We can’t level up without proper funding for adult social care and childcare

22 June 2021

By Naomi Eisenstadt

5 minute read

On 21 June the Today Programme reported on whether or not the government was holding a meeting to discuss fixing social care. The Prime Minister promised in 2019 that a plan on adult social care was virtually ready. We are all still waiting to hear about a meeting, let alone a well thought out and adequately funded plan.

Legislation is currently going through Parliament on arrangements to integrate social care run by local authorities and NHS community and acute services. There are ambitious goals in the draft legislation including improving health for all, reducing health inequalities and encouraging the NHS to contribute to the social and economic development of local areas. NHS leaders are enthusiastic about these goals but achieving them without clear policy on the funding of adult social care is highly problematic.

In March this year the Prime Minister and the Chancellor published Build Back Better, a plan for post pandemic economic growth. It is a comprehensive report full of great plans and ideas, focussing on infrastructure, skills and innovation, delivered in ways that address geographical inequality, the challenge of global warming, and the advantage of our freedoms from EU restrictions. I was particularly pleased to see the promised investment in further education, long neglected by governments in favour of universities. The least well-off young people are more likely to be in FE, and more likely to stay local for their employment. Building back better is highly reliant on people who have the skills to build.

While both the NHS reforms and wider Build Back Better plans are encouraging in their ambitions, returning to social care illustrates the fundamental weakness in these grand ambitions. This government, like others before it, is unwilling to be honest with the public about the trade-offs, the tensions and the difficult choices. It is unlikely that the skills revolution and innovative technology will be able to solve the fundamental problems of funding social care for an increasingly elderly population. Childcare faces similar challenges and inadequate funding decrease in particular women’s opportunities in the labour market. Our current economic model requires both parents to work to achieve a reasonable income standard. The government has responded by offering working parents increasing amounts of free childcare for working parents. However, the funding of the childcare is inadequate to provide the quality of childcare that will improve school readiness and support higher female labour force participation. Women are also more likely than men to leave the workforce early to care for elderly parents. Indeed, women who delayed having children are often caught with dependent children and elderly parents to care for. Both adult social care and childcare are industries dependent on a largely female low pay workforce. A reasonable proportion of women working in both areas are dependent on in-work benefits. Over half of poor children now live in a household where at least one adult is in work.
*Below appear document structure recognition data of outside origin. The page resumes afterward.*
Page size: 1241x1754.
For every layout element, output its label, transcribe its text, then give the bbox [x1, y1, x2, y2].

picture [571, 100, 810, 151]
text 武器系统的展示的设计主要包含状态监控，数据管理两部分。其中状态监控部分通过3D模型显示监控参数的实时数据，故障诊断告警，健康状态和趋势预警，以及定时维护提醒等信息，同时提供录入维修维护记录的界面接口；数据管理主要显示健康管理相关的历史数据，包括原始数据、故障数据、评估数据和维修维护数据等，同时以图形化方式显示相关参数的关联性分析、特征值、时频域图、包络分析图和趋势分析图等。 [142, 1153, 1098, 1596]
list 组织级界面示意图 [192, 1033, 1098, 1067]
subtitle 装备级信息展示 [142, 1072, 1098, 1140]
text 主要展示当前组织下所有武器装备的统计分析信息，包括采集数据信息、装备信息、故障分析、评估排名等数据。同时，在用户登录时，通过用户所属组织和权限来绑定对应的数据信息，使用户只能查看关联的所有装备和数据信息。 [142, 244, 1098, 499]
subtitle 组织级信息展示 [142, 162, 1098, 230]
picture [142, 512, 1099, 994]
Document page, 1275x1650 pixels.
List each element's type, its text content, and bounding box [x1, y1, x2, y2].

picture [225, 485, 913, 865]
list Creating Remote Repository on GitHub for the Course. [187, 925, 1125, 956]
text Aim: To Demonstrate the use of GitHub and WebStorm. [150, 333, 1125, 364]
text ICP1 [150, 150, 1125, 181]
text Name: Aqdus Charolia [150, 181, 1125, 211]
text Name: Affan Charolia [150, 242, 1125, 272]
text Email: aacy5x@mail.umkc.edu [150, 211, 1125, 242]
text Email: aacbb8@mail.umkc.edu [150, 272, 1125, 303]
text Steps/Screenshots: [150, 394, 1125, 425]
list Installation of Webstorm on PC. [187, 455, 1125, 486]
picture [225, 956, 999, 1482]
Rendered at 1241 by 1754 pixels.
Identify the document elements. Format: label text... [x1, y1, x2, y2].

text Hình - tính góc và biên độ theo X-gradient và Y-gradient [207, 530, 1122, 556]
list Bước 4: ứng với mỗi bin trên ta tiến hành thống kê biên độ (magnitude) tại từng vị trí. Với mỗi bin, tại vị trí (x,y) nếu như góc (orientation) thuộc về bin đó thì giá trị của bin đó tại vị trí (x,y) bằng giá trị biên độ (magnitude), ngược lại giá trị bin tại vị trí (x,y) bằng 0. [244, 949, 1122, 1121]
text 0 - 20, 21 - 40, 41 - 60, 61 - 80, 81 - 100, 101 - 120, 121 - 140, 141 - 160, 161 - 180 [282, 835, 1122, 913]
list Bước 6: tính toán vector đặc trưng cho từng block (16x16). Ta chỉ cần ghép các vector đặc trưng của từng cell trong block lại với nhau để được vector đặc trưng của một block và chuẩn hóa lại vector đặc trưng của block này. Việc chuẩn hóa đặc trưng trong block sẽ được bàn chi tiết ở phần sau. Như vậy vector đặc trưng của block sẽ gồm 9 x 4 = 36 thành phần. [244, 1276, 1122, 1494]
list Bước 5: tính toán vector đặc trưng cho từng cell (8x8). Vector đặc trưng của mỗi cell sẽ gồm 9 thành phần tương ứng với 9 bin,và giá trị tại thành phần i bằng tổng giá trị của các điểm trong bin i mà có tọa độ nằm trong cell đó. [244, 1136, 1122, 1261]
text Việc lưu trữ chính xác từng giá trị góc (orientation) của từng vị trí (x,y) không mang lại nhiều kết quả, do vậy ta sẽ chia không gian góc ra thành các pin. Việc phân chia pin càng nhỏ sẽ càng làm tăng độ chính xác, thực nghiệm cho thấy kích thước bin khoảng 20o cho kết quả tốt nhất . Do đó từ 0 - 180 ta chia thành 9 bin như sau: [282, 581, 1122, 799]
There are two big areas of reform that must be part of the solution to both adult social care and childcare, and they are inter-related. First, FE colleges need to be much better at addressing the gender divide in particular industries: more women in construction, more men in care. This will only happen if pay and conditions for care is greatly enhanced. Improving career progression in care is also critical. Turnover is high because wages only increase slowly with experience and there is limited promotion into management roles. The key to better pay and conditions is dependent on much higher level of government support for both adult social care and childcare. Hence the second reform is considerably more difficult. We need to convince the British public that better public services require more generous funding which can only be delivered by a fairer tax system. Capital gains and inheritance tax are both clear targets for reform.

Both the US and the UK are setting out ambitious social and economic plans to improve their economies overall and reduce the unacceptable levels of inequality that have been growing for decades. But inevitably in the short term there will be winners and losers. Those with broader shoulders should be willing to take a larger share of the burden, but they are often the most skilled at avoidance.

Naomi Eisenstadt is the Independent Chair of the Northamptonshire Health and Care Partnership, a former anti-poverty advisor to the Scottish Government and founder of Sure Start centres in the UK. Naomi is an advisor to CPP’s Women in the Labour Market research programme.